Task
Can you print the stretch of the data below from the line containing "With two boats, a" through the end of the data, leaving the pictures out?

Records supplied
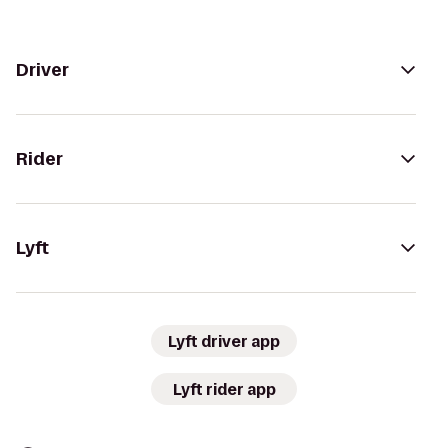
Driver
Rider
Lyft
Lyft driver app
Lyft rider app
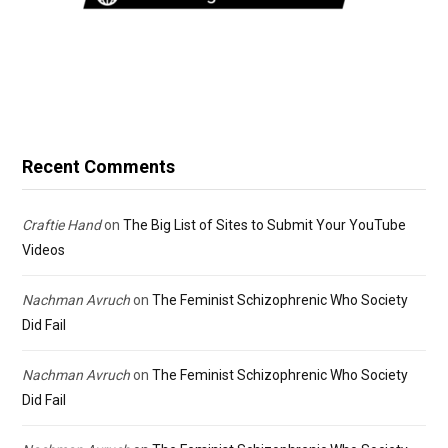
Recent Comments
Craftie Hand
on
The Big List of Sites to Submit Your YouTube
Videos
Nachman Avruch
on
The Feminist Schizophrenic Who Society
Did Fail
Nachman Avruch
on
The Feminist Schizophrenic Who Society
Did Fail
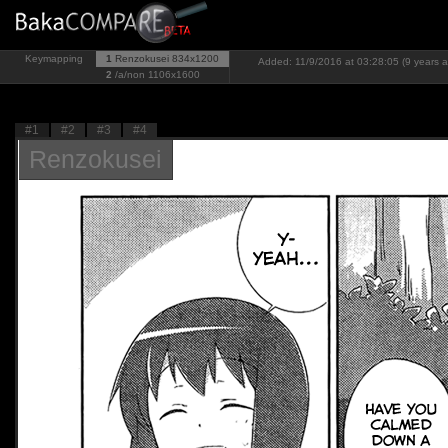
Keymapping
1
Renzokusei
834x1200
Added: 11/9/2016 at 03:28:05 (9 years 
2
/a/non
1106x1600
#1
#2
#3
#4
Renzokusei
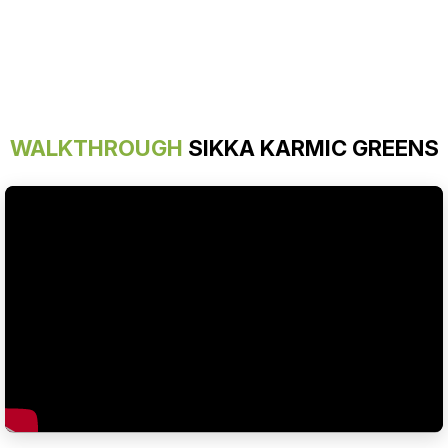
WALKTHROUGH
SIKKA KARMIC GREENS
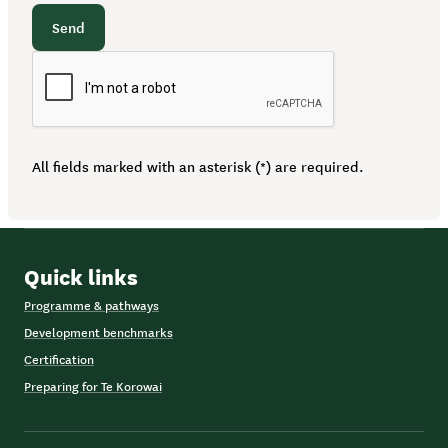
Send
All fields marked with an asterisk (*) are required.
Quick links
Programme & pathways
Development benchmarks
Certification
Preparing for Te Korowai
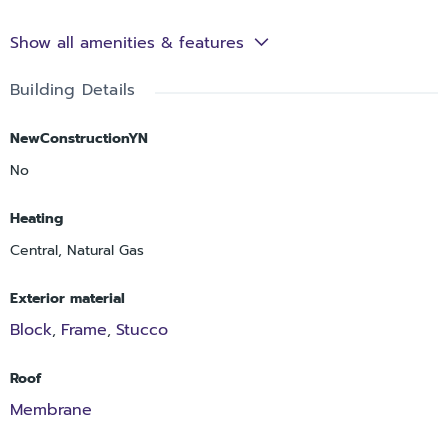
Show all amenities & features
Building Details
NewConstructionYN
No
Heating
Central, Natural Gas
Exterior material
Block
Frame
Stucco
,
,
Roof
Membrane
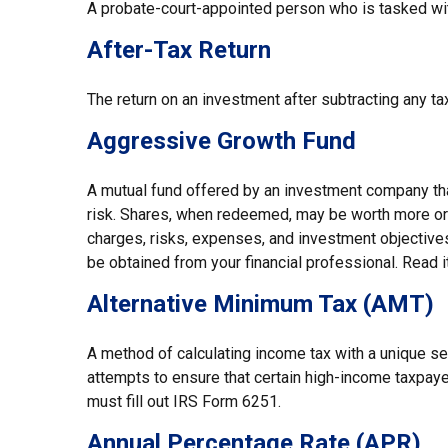
A probate-court-appointed person who is tasked with 
After-Tax Return
The return on an investment after subtracting any ta
Aggressive Growth Fund
A mutual fund offered by an investment company that 
risk. Shares, when redeemed, may be worth more or l
charges, risks, expenses, and investment objectives
be obtained from your financial professional. Read i
Alternative Minimum Tax (AMT)
A method of calculating income tax with a unique se
attempts to ensure that certain high-income taxpaye
must fill out IRS Form 6251.
Annual Percentage Rate (APR)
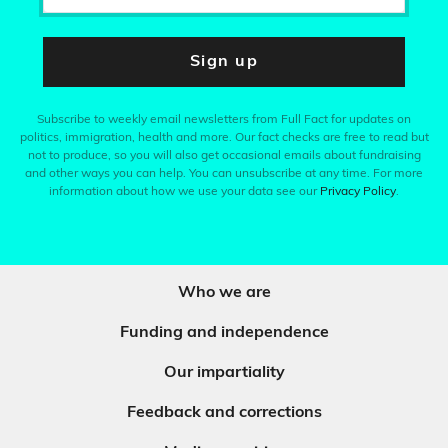
Sign up
Subscribe to weekly email newsletters from Full Fact for updates on
politics, immigration, health and more. Our fact checks are free to read but
not to produce, so you will also get occasional emails about fundraising
and other ways you can help. You can unsubscribe at any time. For more
information about how we use your data see our
Privacy Policy
.
Who we are
Funding and independence
Our impartiality
Feedback and corrections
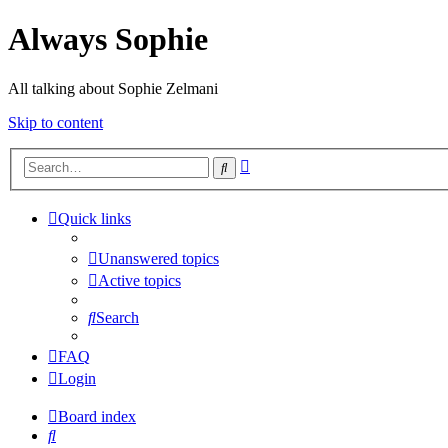
Always Sophie
All talking about Sophie Zelmani
Skip to content
Advanced
Search
search
Quick links
Unanswered topics
Active topics
Search
FAQ
Login
Board index
Search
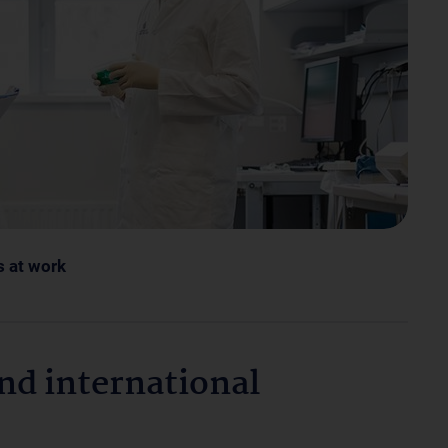
s at work
and international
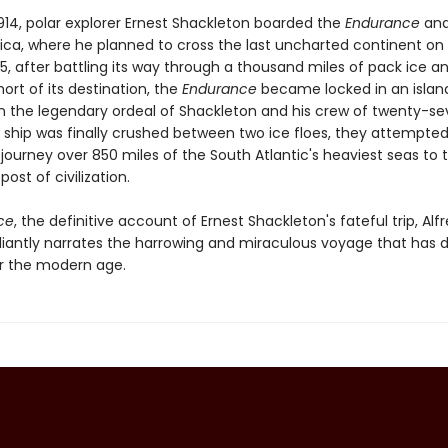
1914, polar explorer Ernest Shackleton boarded the
Endurance
and
ica, where he planned to cross the last uncharted continent on f
5, after battling its way through a thousand miles of pack ice a
short of its destination, the
Endurance
became locked in an island
 the legendary ordeal of Shackleton and his crew of twenty-s
 ship was finally crushed between two ice floes, they attempte
journey over 850 miles of the South Atlantic's heaviest seas to 
post of civilization.
ce
, the definitive account of Ernest Shackleton's fateful trip, Alf
illiantly narrates the harrowing and miraculous voyage that has 
r the modern age.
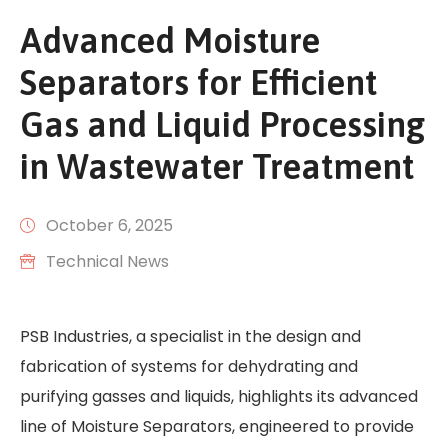
Advanced Moisture
Separators for Efficient
Gas and Liquid Processing
in Wastewater Treatment
October 6, 2025
Technical News
PSB Industries, a specialist in the design and
fabrication of systems for dehydrating and
purifying gasses and liquids, highlights its advanced
line of Moisture Separators, engineered to provide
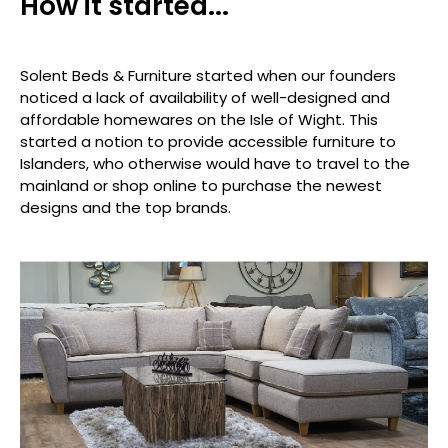
How it started...
Solent Beds & Furniture started when our founders
noticed a lack of availability of well-designed and
affordable homewares on the Isle of Wight. This
started a notion to provide accessible furniture to
Islanders, who otherwise would have to travel to the
mainland or shop online to purchase the newest
designs and the top brands.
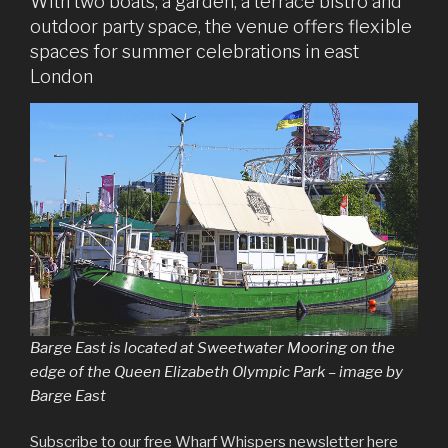
With two boats, a garden, a terrace bistro and
outdoor party space, the venue offers flexible
spaces for summer celebrations in east
London
Barge East is located at Sweetwater Mooring on the
edge of the Queen Elizabeth Olympic Park – image by
Barge East
Subscribe to our free Wharf Whispers newsletter here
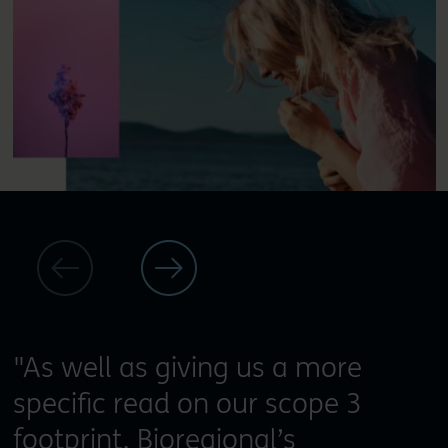
"As well as giving us a more
specific read on our scope 3
footprint, Bioregional’s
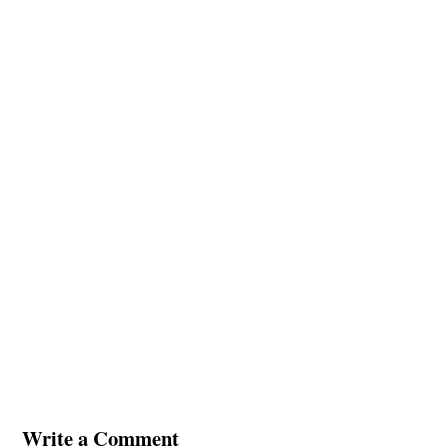
Write a Comment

Expected answer
With two boats, a garden, a terrace bistro and
outdoor party space, the venue offers flexible
spaces for summer celebrations in east
London
Barge East is located at Sweetwater Mooring on the
edge of the Queen Elizabeth Olympic Park – image by
Barge East
Subscribe to our free Wharf Whispers newsletter here
"As well as giving us a more
specific read on our scope 3
footprint, Bioregional’s
Write a Comment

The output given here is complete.